だが「結果の平等」論を唱える人は、個々人ではなくて、出来上がった数字のデータしか見ていない。つまり、完全に数字の上での調整しか行っていない。だからこうした「結果の平等」を用いると、例えば極端な例として、アメリカにおいて、北部では黒人しか雇わず、南部では白人しか雇わないようにしたとして、数字の上では確かに黒人と白人が半々になるので、「人種の平等」が実現していることになる。だが、果たしてこれが人種差別が存在しない状況だといえるだろうか。アファーマティブ・アクションは、これと同様の帰結しか生まない。

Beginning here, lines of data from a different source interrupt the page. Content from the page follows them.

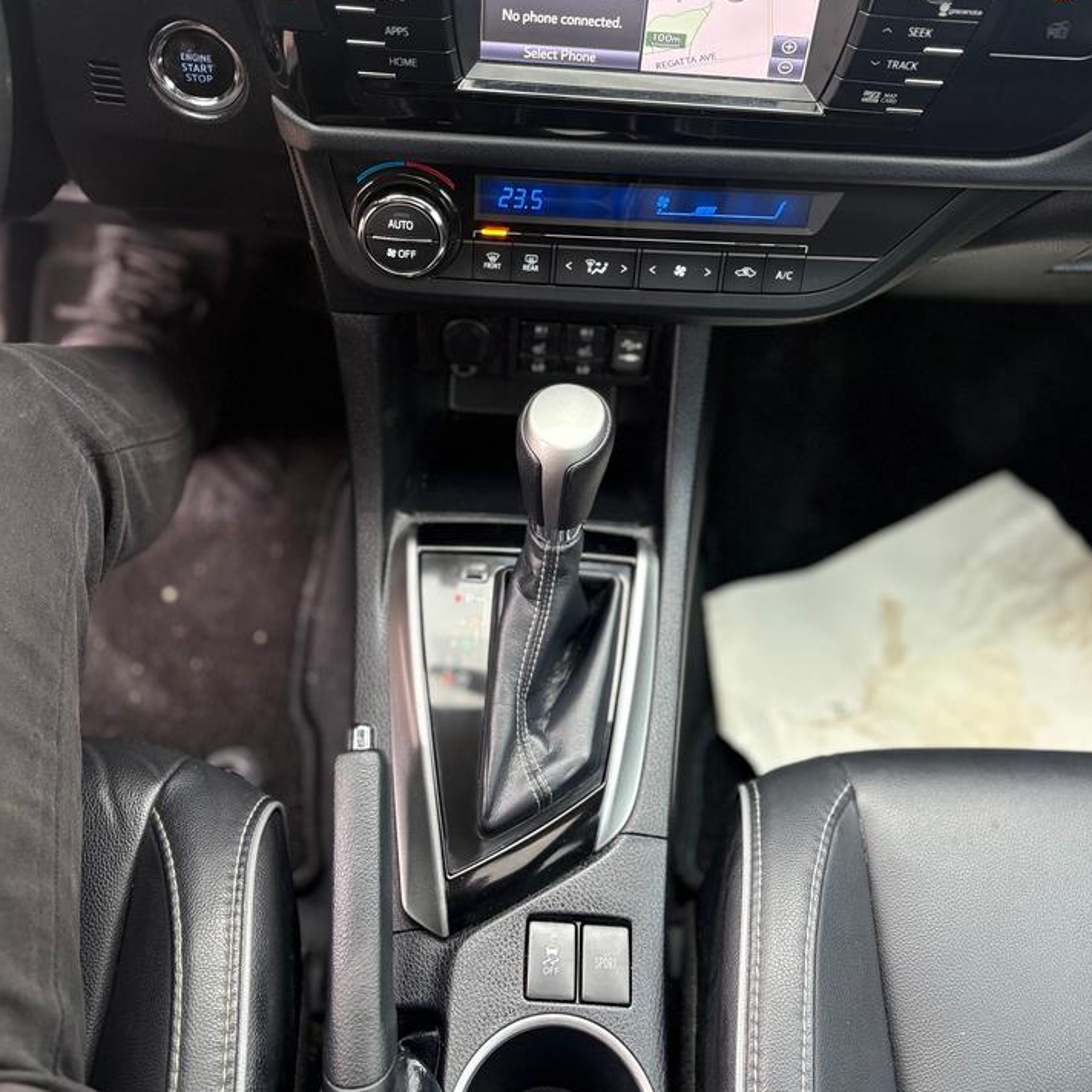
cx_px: 551
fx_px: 1106
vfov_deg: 52.0
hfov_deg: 52.5
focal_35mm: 31
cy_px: 411
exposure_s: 1/59
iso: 200
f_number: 1.6
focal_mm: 5.96
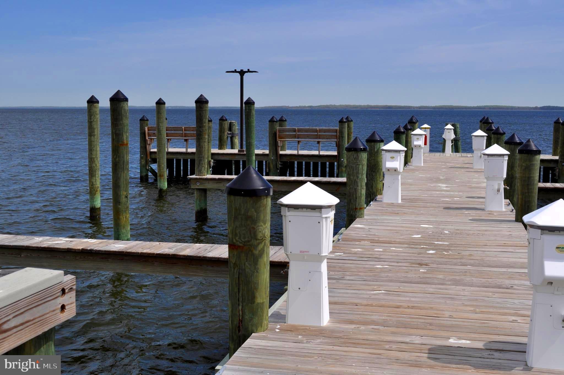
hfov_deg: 41.2
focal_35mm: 48
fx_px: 751
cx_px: 282
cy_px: 188
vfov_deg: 28.0
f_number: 11
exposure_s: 1/500
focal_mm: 32
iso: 200
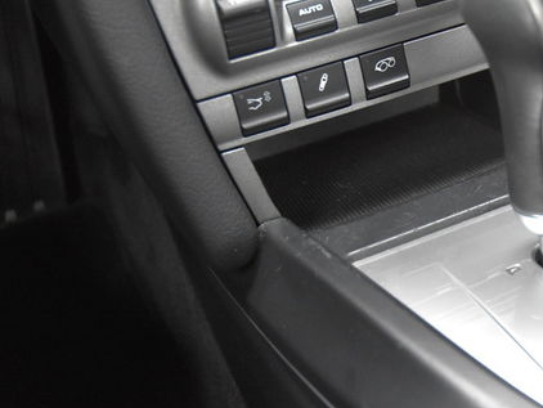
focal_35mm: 71
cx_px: 474
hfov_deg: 26.6
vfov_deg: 20.7
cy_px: 155
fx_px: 1112
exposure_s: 1/60
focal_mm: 27
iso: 2800
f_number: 4
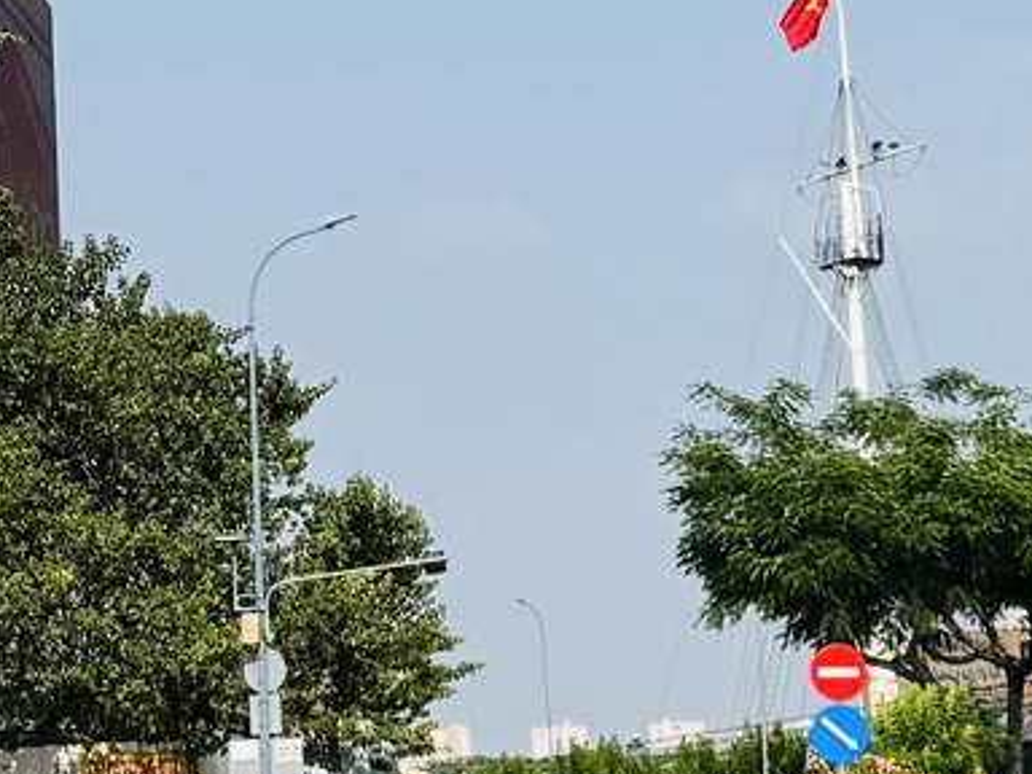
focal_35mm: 160
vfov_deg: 9.1
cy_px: -304
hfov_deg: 12.3
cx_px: 293
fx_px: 4770
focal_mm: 6.76
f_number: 1.78
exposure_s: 1/5348
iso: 80
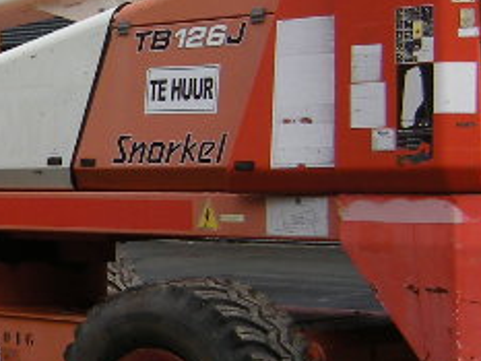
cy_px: 208
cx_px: -78
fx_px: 1710
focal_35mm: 123
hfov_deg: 15.5
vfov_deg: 12.1
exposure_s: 1/520
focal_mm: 4.7
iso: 64
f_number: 2.8
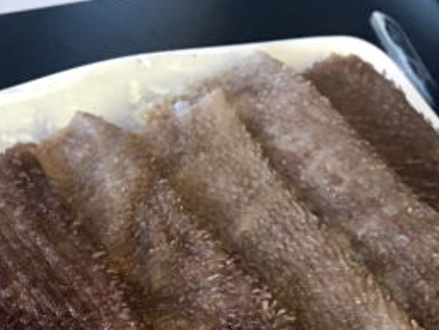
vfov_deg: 17.5
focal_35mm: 79
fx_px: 1002
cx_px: 97
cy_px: 427
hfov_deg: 24.4
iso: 80
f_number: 2.2
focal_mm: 4.15
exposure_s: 1/10
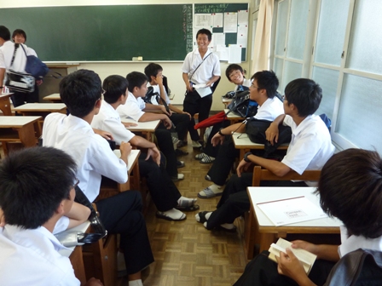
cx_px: 191
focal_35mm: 25
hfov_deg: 69.4
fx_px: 276
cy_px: 143
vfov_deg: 54.9
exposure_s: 1/30
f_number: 3.3
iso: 200
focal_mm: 4.1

ゆえに、アファーマティブ・アクションを行っても社会の正義が増大するとは言えない。

次に、「2 功利主義的論証の外的選好の排除」への反論を試みよう。

ここで問題にすべきは、アファーマティブ・アクションによって増大する功利主義的要素もまた外的選好に由来するのではないか、という点である。

ドゥウォーキンの取り上げるロー・スクールの例では、

A 黒人学生の増大は、黒人弁護士の増大につながり、それは黒人社会に対してよりよい奉仕を行う

B 黒人学生が多いほど、社会問題について議論する法学の授業の質が向上する

C 他の黒人を鼓舞し、結果として社会全体の知的水準を向上させられる

などといった利益があげられている(p306)。

だが、ここであげられている例もまた外的選好に依拠している。たとえばAは、これを成立させるためには、弁護士としての能力が同じならば、黒人に対しては黒人弁護士の方がより親しみやすく、弁護士も黒人であれば黒人に対しより積極的に働く、という仮定を置かざるをえない。だが、これは、黒人に対する外的選好による利益であるがゆえに、ドゥウォーキンの主張する功利主義的計量からは外さなければならない。Cも同様である。黒人が活躍することが黒人である人を鼓舞するということは、鼓舞された人は黒人と白人とを外的に差を持って見ていることによって発生する利益ということになるからだ。

Bについては、これによって発生する利益が考慮に値するものだとは考えにくい。なぜなら、生徒の多様性を考えるなら、たとえば出身地別に人数の枠を決めれば多様性をより実現できるが、そのような入試方式をとるというのは考えられないからである。

以上より、外的選好を排除した形での功利主義的論証を試みると、アファーマティブ・アクションもまた論拠を失うことになる。